• [Excerpt]
*****

The Crisis of Reflective Thinking in Higher Education

Hannah Leibson
The Bigger Picture
Published in
7 min readJan 26, 2019

Frazzled. Sleep deprived. Distraught at the unpredictability on the horizon. My tear ducts flexed their muscles in the case of a snap, but in that moment, emotions were the last thing I wanted to feel. Quite a different picture than the sunny SoCal lifestyle USC advertises — but all too real for the flustered second semester senior.

(USC Photo/Gus Ruelas)

Six months ago, I found myself having one of those days. Stumbling out of the academic prison of Leavey Library, I took ease as I urgently walked across the quad to a more welcoming spot. Office hours.

My professor’s spacious corner office on the second floor of VKC had quite a reputation. Walk into the waiting room at the wrong time, and you’d face a line of eager students discussing case studies due tomorrow or complicated questions from the required reading.

But I will admit something. I almost never bore the line for one of these purposes. I spent my time in VKC330 hoping for clarity. I admired this professor, and I cherished the opportunity to ask questions without readily available answers in textbooks. As a second semester senior, I exposed my fears for the future while clinging onto creativity for the myriad of possibilities out there.

I sought candid advice on my next steps. I never got it.

Instead of giving me answers, he sought to instill a different skill into my headspace— the ability to stop and reflect upon what I want.

*****

• [Information supplied]

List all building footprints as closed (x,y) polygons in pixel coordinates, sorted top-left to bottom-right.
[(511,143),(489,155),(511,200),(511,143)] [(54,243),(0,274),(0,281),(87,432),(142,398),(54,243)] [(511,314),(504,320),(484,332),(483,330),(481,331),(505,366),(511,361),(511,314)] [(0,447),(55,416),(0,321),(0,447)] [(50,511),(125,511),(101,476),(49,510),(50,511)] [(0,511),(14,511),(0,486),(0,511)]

*****

• [Exercises to complete]
• 1. From the reflective thinking essay, extract the passage between "But I will admit" and "possibilities out there.", inclusive.
• 2. According to the reflective thinking essay, where was the professor's office?
• 3. Translate this sentence from the reflective thinking essay into Spanish: "I sought candid advice on my next steps."
None of the data is needed here.

• [Results]
• 1.
But I will admit something. I almost never bore the line for one of these purposes. I spent my time in VKC330 hoping for clarity. I admired this professor, and I cherished the opportunity to ask questions without readily available answers in textbooks. As a second semester senior, I exposed my fears for the future while clinging onto creativity for the myriad of possibilities out there.

• 2. A spacious corner office on the second floor of VKC.

• 3. Busqué consejos sinceros sobre mis próximos pasos.